Over the years I have observed that the desire for patience is very universal. Mothers of small children plead for it, parents with teens have long since been stripped of it and grandmothers lament because they didn’t have more of it. I recall my own mother looking back on rearing me and my two sisters and telling me that she wished she had been more patient. It was almost apologetic, and as a young mother with small children I gave her a hug because I understood and forgave her knowing I too was guilty of the same shortcomings.
My mother and I became closer during my middle years and her older years sharing a parental common land. We spoke more openly than we had in earlier years of things we could have, should have, done better, but also made allowances for the surrounding circumstances in our lives that certainly influenced our patience quotient; reactions that we woefully regretted. I don’t meant we could have filled a book, but between us our times of impatience made up a debatble list. In the long haul I don’t believe I’m emotionally scarred by any of Mom’s so-called mistakes, and hopefully, my children feel the same way.
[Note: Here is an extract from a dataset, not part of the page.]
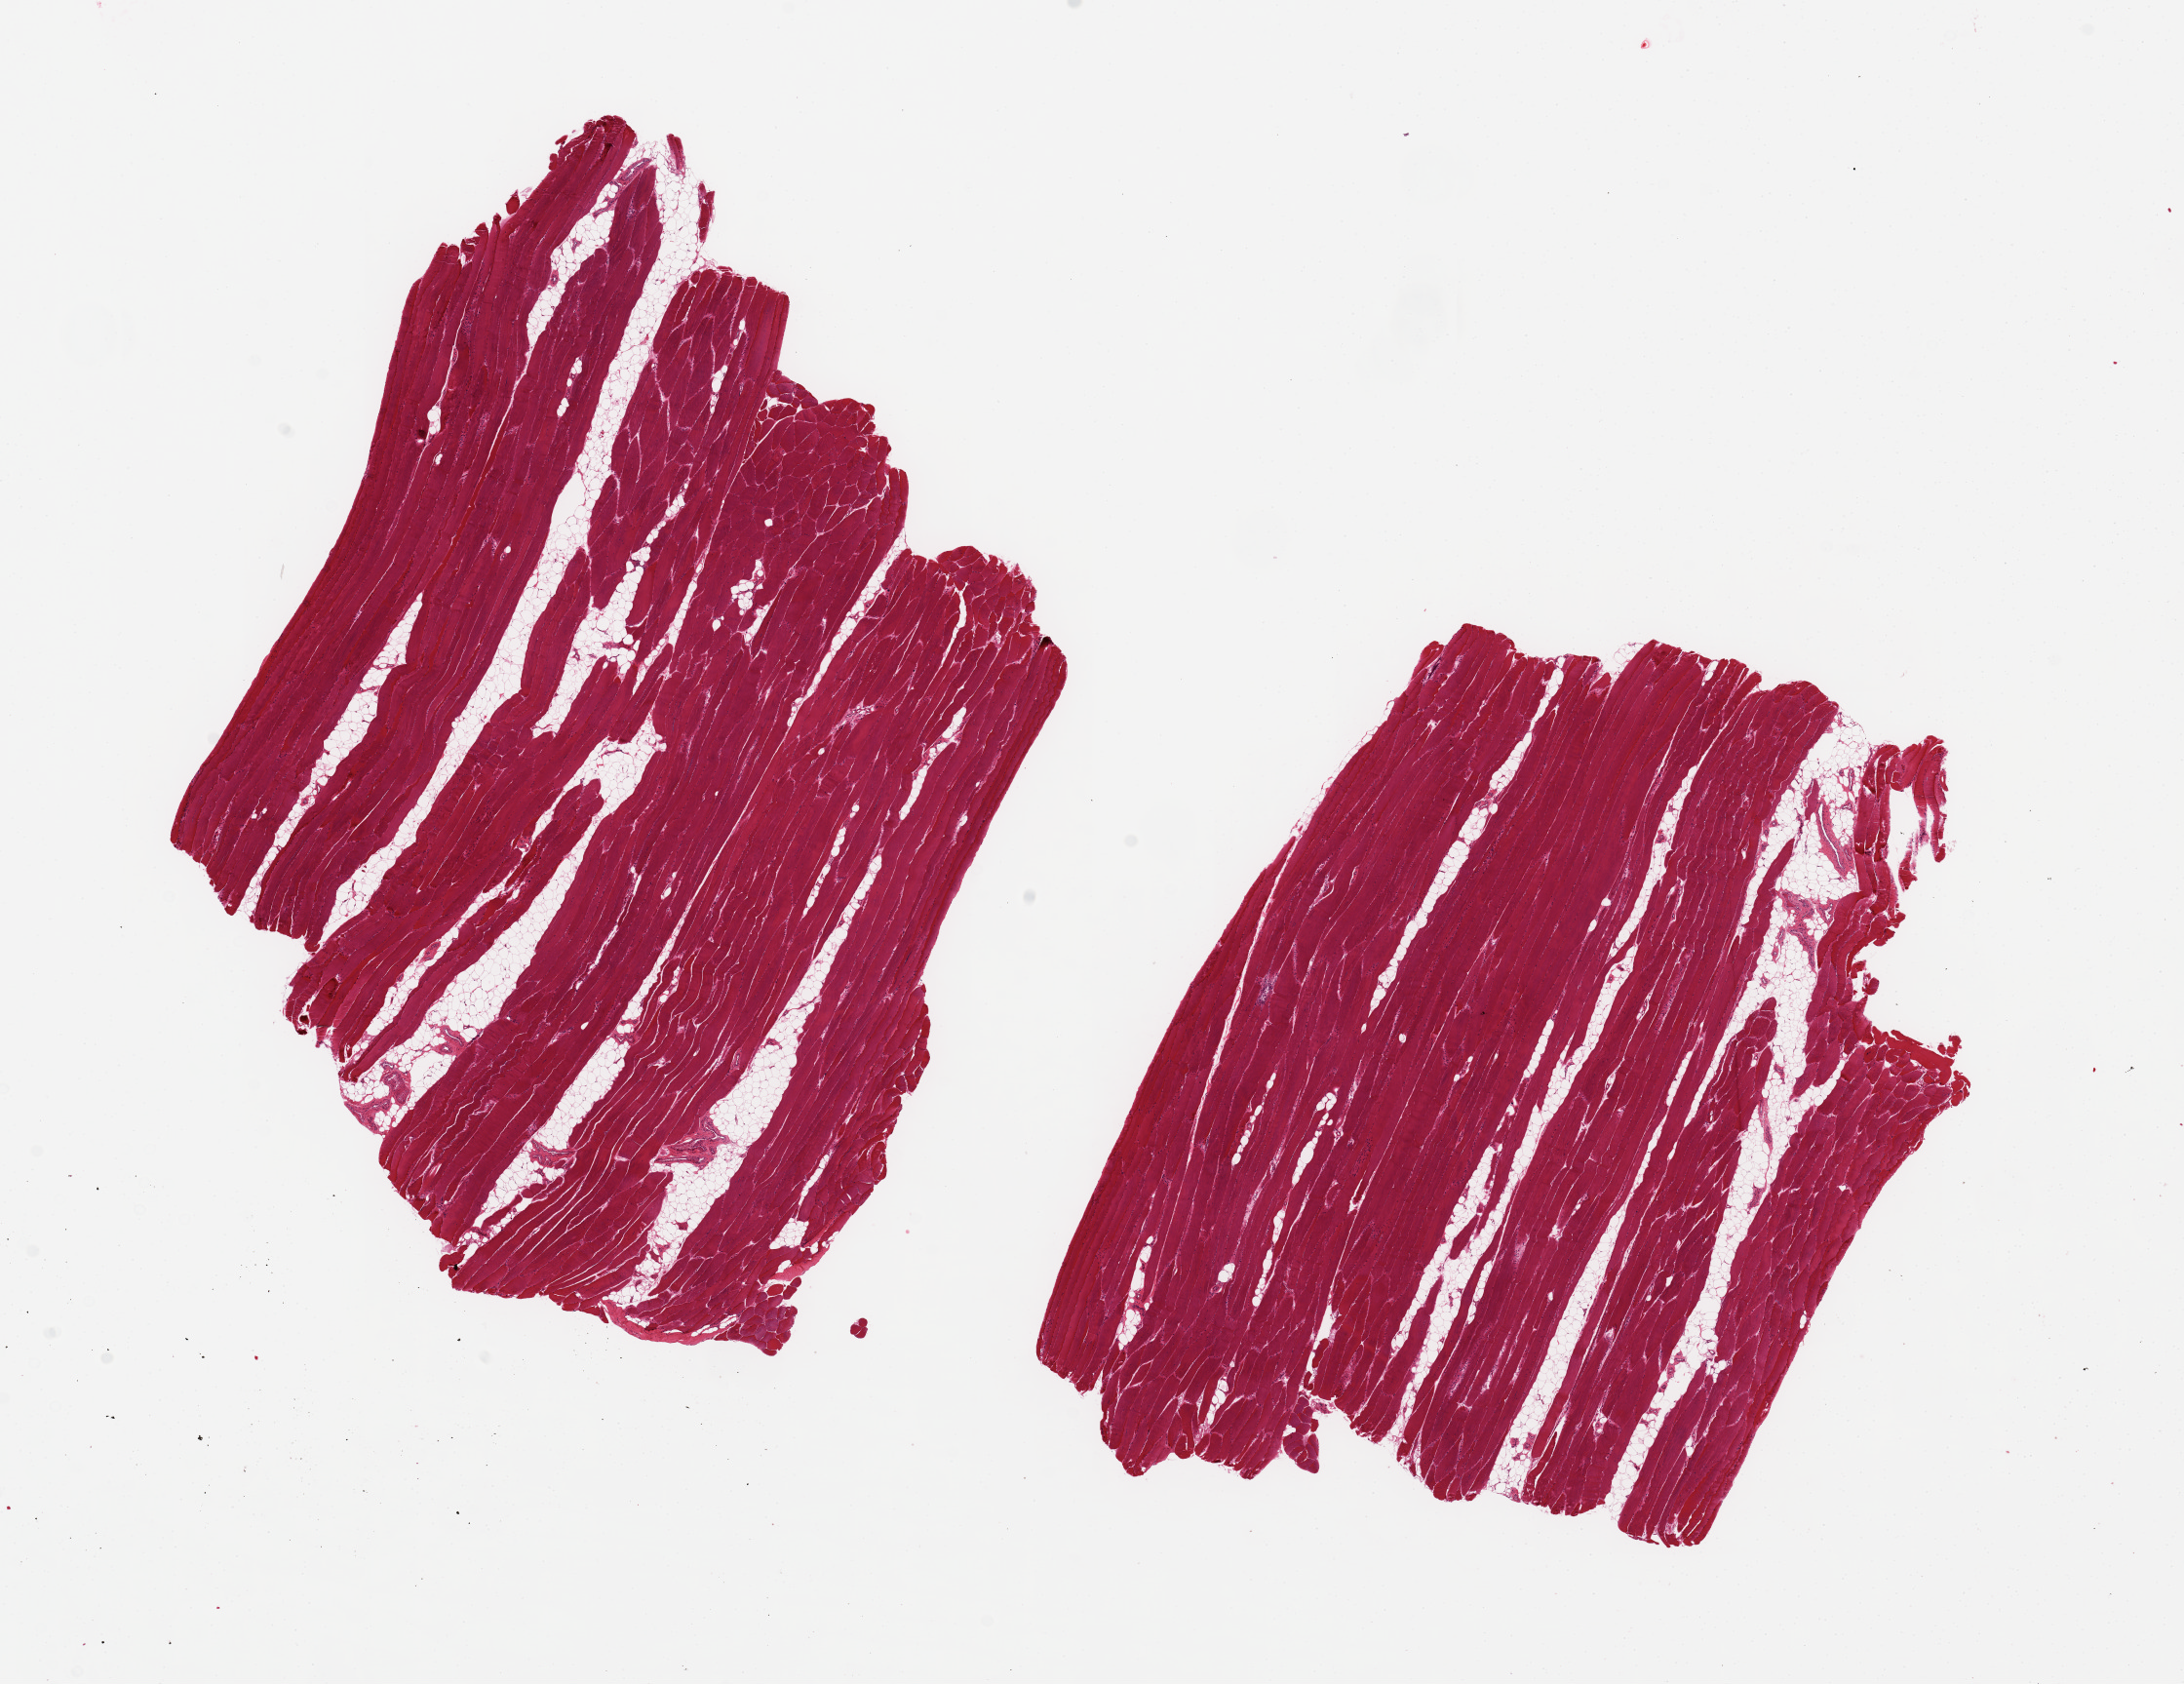
Whole-slide image, haematoxylin and eosin stain, a low-resolution overview of the entire scanned area, about 17.7 x 13.7 mm (from a 20x scan); PAXgene-fixed, paraffin-embedded tissue; section of skeletal muscle (target tissue); donor tissue sample. Donor sex: female.
Reviewer comment on this tissue sample: 2 ~7x6.5mm aliquots, ~20% interspersed fat.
Even bringing up children after being evicted from the Garden of Eden our first parents had their trials, and two of their children made up the first recorded entry about how disastrous sibling rivalry can be. Do you suppose Adam and Eve ever talked about their patience, or lack thereof?
In her old age my mother became a victim of Alzheimer’s and I was her main caregiver. Every so often I found myself losing patience with her — again — stress and outside circumstances added to the mix. She became like a little child — a spoiled child — resorting to high-pitched screams when she didn’t get her own way, which unnerved me no end. It had been a long day when, abruptly, she began screaming as I helped her get ready for bed. Suddenly the small room was filled with the sound of a banshee. Looking at her she was open-mouthed and startled, but no sound came from her lips. It was then, and only then, that I realized her screams had triggered my screams which filled the room. Ashamed and angry with myself for losing patience I couldn’t have felt more remorse if I had slapped her. I hugged her then, and perhaps in her cluttered mind she has forgiven me.
Several of my friends, male and female, are the caregivers for those they love most, their best friends with whom they have shared a lifetime who are now strangers in their midst; strangers, created by Alzheimer’s or related diseases. How they mourn their lost patience especially once their dear one has departed this world. “If only I could have been more patient,” is their guilt-ridden cry of self-deprecation. It is my cry as well, but I have found myself rationalizing that it was all right to lose my patience and temper in light of Mr. Hyde’s anger toward me, his snide and arrogant remarks for no reason, his rejection, disregard and lack of appreciation. But when Mr. Hyde is gone and Ken has returned, and he remembers I am his wife and he loves me my eyes well with tears knowing that, indeed, I do love him. Somewhere, when time is another factor and we meet again in the eternities, I would like for him to remember all of this and forgive me my lack of patience.